Video files are frequently viewed on a computing device, such as a laptop or desktop computer, after the file has been transferred from another USB-equipped device, such as a digital camcorder. You can also watch a video file on one device while it's streamed from another device through a USB connection. At the time of publication, USB technology exists in three forms, each of which transfers data at different rates.
Universal serial bus technology came onto the scene in 1996 with the introduction of USB 1.0. Initially used on only a limited number of computers, with the arrival of Apple's iMac in 1998, the technology gained wider interest. USB 2.0 was introduced in 2000, and 3.0, in 2007 is the newest and fastest USB technology available. While most computers contain non-USB ports that are designed to link to other peripheral devices, such as modems and power outlets, USB ports are distinguished by their rectangular shapes. Non-USB ports come in different shapes, such as circular and trapezoidal.
Video of the Day
Data Transfer Rates
The USB 1.0 standard, which includes the USB 1.1 protocol, transfers data at up to 12 megabits per second,comparable to DSL speeds. Streaming video over a USB 1.0 or USB 1.1 standard connection is also subject to the choppy or stop-and-go playback common with DSL. The USB 2.0 standard transfers data at up to 480Mbps, faster than cable Internet connections that can reach speeds of up to 150 Mbps. While the USB 1.0 and USB 2.0 standards are classified as high-speed data transfer protocols, the USB 3.0 standard is designated as super-speed and is capable of transferring data at up to 5 megabytes per second.
While each of the USB standards is capable of supporting streaming video content over a USB connection, a variety of situations can cause playback problems. For instance, if you're using an older computer to watch streaming video, the machine's processor might not be able to process the video data quickly, leading to playback issues experienced with the USB 1.0 standard. Running multiple applications simultaneously can also cause streaming video playback problems by occupying the computer processor's power and resources.
How to Stream Video
You can stream video over your personal computer by linking it to a device upon which video content is contained via a USB cable. Plug the USB connectors into the computer on one end and into the peripheral device on the other. Once this link is established, the applications needed to view the streaming content launch automatically. At the time of publication, most low-to-mid-priced computers, such as the Dell Inspiron 17R, are equipped with USB 2.0 and USB 3.0 technology, while high-end models, such as the Lenovo ThinkPad W520, are equipped with USB 3.0 connectivity only.
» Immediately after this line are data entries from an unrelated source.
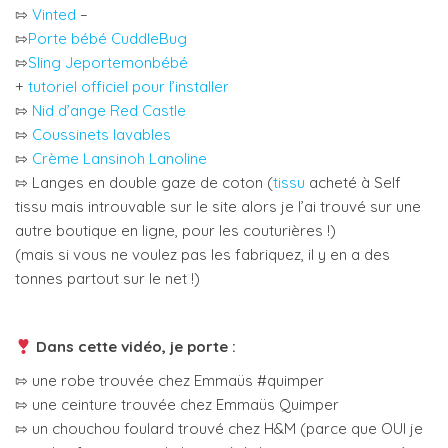
⇰
Vinted
–
⇰
Porte bébé CuddleBug
⇰
Sling Jeportemonbébé
+
tutoriel officiel pour l’installer
⇰
Nid d’ange Red Castle
⇰
Coussinets lavables
⇰
Crème Lansinoh Lanoline
⇰ Langes en double gaze de coton (
tissu
acheté à Self
tissu mais introuvable sur le site alors je l’ai trouvé sur une
autre boutique en ligne, pour les couturières !)
(mais si vous ne voulez pas les fabriquez, il y en a des
tonnes partout sur le net !)
Dans cette vidéo, je porte :
⇰ une robe trouvée chez Emmaüs #quimper
⇰ une ceinture trouvée chez Emmaüs Quimper
⇰ un chouchou foulard trouvé chez H&M (parce que OUI je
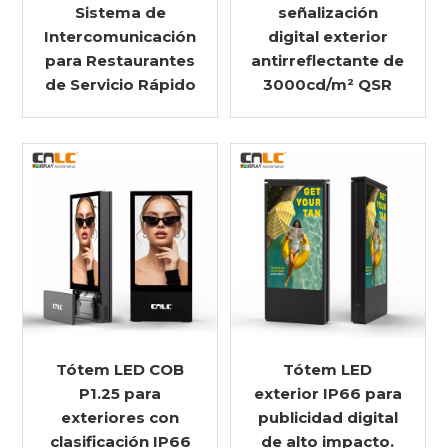
Sistema de
señalización
Intercomunicación
digital exterior
para Restaurantes
antirreflectante de
de Servicio Rápido
3000cd/m² QSR
Tótem LED COB
Tótem LED
P1.25 para
exterior IP66 para
exteriores con
publicidad digital
clasificación IP66
de alto impacto.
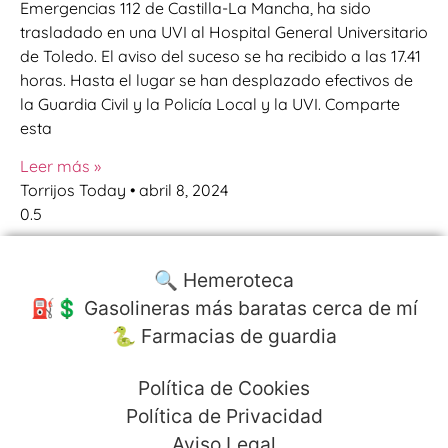
Emergencias 112 de Castilla-La Mancha, ha sido
trasladado en una UVI al Hospital General Universitario
de Toledo. El aviso del suceso se ha recibido a las 17.41
horas. Hasta el lugar se han desplazado efectivos de
la Guardia Civil y la Policía Local y la UVI. Comparte
esta
Leer más »
Torrijos Today
abril 8, 2024
🔍 Hemeroteca
⛽️💲 Gasolineras más baratas cerca de mí
🐍 Farmacias de guardia
Política de Cookies
Política de Privacidad
Aviso Legal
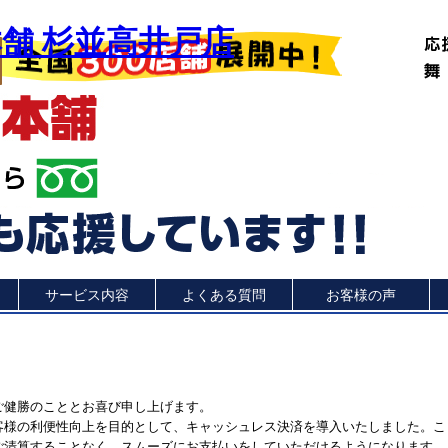
舗 杉並高井戸店
サービス内容
よくある質問
お客様の声
ご健勝のこととお喜び申し上げます。
客様の利便性向上を目的として、キャッシュレス決済を導入いたしました。こ
ご清算することなく、スムーズにお支払いをしていただけるようになります。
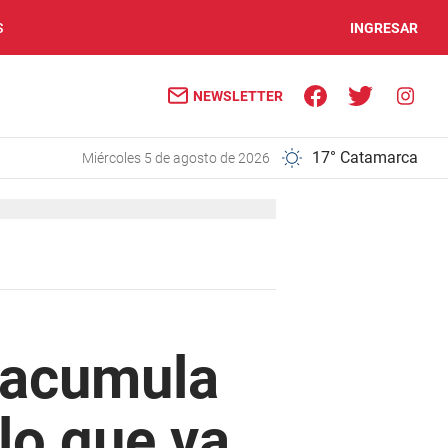
S
INGRESAR
NEWSLETTER
17° Catamarca
miércoles 5 de agosto de 2026
s acumula
lo que va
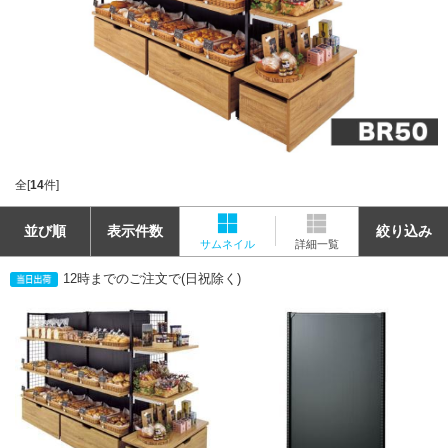
全[
14
件]
並び順
表示件数
絞り込み
サムネイル
詳細一覧
12時までのご注文で(日祝除く)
If you intend to watch streaming video but have only a USB 1.0 connection, transfer the file to a computer to watch from the internal hard drive or an external drive, as USB 1.0 protocol is the most vulnerable to data transfer speed problems that lead to video playback issues. Watching the video file on the device on which it was recorded can also help eliminate any potential playback problems. Alternative expedited methods of transferring data between computing devices include Firewire and Thunderbolt, both of which provide the ability to watch streaming video. Firewire transfers data at up to 800 Mbps, while Thunderbolt is capable of reaching speeds of up to 10 gigabits per second.